Yeah, it's another great theory about her being a sort of dream come to life. There's the stuff about the nutcracker and the link to the name Clara, plus absolutely everything you said. It's a good point that in each case she dreams a life "better" than the one she has in reality - and she's so powerful that she manages to create that life for herself. Moff's been interested in this for a while...see the quote from The Time of Angels..."What if we had ideas that could think for themselves? What if one day our dreams no longer needed us? When these things occur and are held to be true, the time will be upon us"

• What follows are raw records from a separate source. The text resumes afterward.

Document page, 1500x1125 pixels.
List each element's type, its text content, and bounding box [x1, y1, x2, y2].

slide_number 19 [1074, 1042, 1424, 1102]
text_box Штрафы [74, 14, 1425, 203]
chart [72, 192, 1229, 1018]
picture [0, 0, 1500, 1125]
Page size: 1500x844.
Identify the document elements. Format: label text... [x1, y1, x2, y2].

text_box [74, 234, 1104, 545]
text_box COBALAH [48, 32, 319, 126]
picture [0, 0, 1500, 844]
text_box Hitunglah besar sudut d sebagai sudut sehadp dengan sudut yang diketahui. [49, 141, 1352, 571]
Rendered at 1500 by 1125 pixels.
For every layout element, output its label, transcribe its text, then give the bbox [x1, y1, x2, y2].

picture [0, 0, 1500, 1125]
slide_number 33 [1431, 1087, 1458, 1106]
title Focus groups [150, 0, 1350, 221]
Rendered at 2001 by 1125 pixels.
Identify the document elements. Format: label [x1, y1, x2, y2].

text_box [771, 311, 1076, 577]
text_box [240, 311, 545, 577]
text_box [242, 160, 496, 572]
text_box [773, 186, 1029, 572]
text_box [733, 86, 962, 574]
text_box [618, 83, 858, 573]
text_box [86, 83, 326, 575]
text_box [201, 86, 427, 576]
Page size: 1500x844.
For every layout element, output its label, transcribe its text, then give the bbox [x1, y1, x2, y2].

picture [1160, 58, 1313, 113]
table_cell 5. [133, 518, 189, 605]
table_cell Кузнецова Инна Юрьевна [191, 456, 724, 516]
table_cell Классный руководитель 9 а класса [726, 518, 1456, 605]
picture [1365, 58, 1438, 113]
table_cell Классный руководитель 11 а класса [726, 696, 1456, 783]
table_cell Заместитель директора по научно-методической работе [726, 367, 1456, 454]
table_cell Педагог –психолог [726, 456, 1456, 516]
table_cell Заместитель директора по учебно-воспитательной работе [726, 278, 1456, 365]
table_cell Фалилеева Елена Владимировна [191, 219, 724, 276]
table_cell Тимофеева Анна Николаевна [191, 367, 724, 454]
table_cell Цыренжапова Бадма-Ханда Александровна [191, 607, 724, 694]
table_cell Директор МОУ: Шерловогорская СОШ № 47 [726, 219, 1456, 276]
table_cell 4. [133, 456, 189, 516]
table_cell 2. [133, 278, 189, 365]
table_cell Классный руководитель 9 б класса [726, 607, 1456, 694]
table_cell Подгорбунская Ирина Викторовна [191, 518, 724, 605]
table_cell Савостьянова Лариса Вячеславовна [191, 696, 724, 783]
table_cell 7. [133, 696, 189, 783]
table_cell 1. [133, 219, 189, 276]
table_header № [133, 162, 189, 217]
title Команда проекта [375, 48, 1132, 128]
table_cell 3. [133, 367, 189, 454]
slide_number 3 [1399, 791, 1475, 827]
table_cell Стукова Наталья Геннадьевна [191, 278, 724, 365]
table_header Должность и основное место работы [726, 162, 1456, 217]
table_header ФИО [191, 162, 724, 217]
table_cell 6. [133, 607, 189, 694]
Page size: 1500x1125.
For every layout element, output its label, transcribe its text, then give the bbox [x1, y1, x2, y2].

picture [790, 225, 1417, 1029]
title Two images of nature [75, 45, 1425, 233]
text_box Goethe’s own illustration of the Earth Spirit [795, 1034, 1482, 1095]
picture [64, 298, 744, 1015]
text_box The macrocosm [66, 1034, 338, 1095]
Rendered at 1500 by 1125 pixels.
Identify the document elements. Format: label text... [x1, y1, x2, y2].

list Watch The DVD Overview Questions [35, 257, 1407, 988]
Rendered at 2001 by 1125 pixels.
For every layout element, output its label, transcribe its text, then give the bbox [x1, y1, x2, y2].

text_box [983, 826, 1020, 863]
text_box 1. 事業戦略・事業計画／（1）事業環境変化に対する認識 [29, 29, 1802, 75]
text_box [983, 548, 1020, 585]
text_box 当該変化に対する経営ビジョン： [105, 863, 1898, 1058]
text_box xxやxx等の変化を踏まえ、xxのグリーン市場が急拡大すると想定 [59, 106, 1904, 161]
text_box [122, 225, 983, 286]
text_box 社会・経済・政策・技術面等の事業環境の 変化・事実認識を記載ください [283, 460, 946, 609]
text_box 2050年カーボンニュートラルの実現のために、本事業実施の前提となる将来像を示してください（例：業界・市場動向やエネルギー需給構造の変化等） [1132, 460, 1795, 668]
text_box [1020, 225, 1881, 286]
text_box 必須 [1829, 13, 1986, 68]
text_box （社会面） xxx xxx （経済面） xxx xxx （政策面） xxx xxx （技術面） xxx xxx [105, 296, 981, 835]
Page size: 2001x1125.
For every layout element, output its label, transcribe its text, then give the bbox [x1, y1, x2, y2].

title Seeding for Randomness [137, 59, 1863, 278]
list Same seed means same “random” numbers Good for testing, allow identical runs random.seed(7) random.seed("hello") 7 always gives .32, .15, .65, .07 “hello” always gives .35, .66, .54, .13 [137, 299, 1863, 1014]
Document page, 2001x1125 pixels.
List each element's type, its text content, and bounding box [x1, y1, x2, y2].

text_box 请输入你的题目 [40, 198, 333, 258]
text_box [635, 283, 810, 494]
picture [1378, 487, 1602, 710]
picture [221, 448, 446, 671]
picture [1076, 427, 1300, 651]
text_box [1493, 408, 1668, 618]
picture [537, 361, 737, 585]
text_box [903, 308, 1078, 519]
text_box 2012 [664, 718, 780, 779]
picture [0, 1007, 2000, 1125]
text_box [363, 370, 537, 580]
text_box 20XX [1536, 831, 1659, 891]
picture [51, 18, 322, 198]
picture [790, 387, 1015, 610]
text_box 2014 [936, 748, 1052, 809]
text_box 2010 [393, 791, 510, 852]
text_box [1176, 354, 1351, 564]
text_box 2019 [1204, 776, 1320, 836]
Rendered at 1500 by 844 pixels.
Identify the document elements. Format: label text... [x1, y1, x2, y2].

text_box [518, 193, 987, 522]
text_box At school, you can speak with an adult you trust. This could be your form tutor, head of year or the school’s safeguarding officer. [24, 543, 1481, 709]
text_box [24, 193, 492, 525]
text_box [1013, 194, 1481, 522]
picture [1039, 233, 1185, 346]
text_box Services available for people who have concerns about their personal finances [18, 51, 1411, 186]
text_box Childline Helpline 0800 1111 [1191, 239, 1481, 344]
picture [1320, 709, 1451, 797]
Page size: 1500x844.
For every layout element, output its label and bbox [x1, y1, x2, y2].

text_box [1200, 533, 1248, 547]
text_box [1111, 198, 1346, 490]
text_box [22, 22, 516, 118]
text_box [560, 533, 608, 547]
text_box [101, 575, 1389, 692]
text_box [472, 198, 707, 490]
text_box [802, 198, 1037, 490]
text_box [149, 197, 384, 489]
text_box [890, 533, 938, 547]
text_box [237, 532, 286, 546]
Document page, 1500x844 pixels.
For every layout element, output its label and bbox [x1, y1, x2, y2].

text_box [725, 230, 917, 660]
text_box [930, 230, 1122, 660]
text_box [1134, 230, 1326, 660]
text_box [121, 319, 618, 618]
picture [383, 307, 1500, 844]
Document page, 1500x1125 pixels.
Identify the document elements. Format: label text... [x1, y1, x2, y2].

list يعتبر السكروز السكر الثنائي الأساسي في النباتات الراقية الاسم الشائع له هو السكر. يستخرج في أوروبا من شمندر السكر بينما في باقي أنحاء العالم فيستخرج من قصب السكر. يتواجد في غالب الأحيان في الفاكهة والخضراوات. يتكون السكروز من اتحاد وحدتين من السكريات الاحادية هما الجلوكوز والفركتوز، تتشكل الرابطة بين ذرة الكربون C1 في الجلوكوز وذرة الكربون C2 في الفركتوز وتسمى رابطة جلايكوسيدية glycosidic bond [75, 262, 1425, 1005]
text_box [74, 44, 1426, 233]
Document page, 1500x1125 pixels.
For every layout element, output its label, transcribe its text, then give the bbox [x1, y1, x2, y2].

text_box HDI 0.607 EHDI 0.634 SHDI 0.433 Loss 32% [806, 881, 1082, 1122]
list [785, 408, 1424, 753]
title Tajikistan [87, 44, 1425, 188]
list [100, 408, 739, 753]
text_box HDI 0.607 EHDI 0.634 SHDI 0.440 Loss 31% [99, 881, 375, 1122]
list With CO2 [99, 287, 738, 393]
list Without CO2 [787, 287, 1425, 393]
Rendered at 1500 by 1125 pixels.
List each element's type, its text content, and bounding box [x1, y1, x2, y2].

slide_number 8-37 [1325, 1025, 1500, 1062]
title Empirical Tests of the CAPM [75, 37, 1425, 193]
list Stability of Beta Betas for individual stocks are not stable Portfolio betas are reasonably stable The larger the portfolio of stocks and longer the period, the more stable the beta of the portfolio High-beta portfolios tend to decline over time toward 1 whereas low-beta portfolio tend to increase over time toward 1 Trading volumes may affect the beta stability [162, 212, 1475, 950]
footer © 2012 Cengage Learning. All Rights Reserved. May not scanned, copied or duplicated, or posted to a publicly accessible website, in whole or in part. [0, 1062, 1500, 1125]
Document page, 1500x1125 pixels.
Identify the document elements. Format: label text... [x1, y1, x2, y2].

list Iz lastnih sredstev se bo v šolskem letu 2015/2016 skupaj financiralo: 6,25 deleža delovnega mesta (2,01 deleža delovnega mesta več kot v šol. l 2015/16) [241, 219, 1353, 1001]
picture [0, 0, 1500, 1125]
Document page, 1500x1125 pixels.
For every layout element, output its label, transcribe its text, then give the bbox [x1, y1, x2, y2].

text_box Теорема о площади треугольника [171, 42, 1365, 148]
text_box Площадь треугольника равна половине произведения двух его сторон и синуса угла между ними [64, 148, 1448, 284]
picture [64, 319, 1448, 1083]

The question for me though, like you, is - what is she that she can create such dreams? Take the Nutcracker - while I don't think Moffat is modelling Clara's story on it, mythically its themes are similar. Clara is an ordinary little girl, but she dreams a magical world where - after various challenges - she is ultimately crowned as its ruler along with the Prince. She wakes from the dream but evidence of it is still there (her crown) and she chooses to go back to sleep. in the book the Nutcracker is based on, the girl (Marie) wakes from her dream to find that reality reflects it in some ways - and she ultimately returns to the magical land at the very end. So in both cases there's this idea of dreaming a world alive, waking up from it into reality, but then returning again to the dream forever. I wonder if we'll see that same arc playing out here. It's Clara's "awakening" to herself that will surely provide the series finale.

Very probably she will be the one to disentangle the Doctor from all the circumstances and history that have grown up around him
Good point...and see what she does in her very first episode. She effectively wipes away the legacy of the Time War by making the Daleks forget. There's that baggage gone.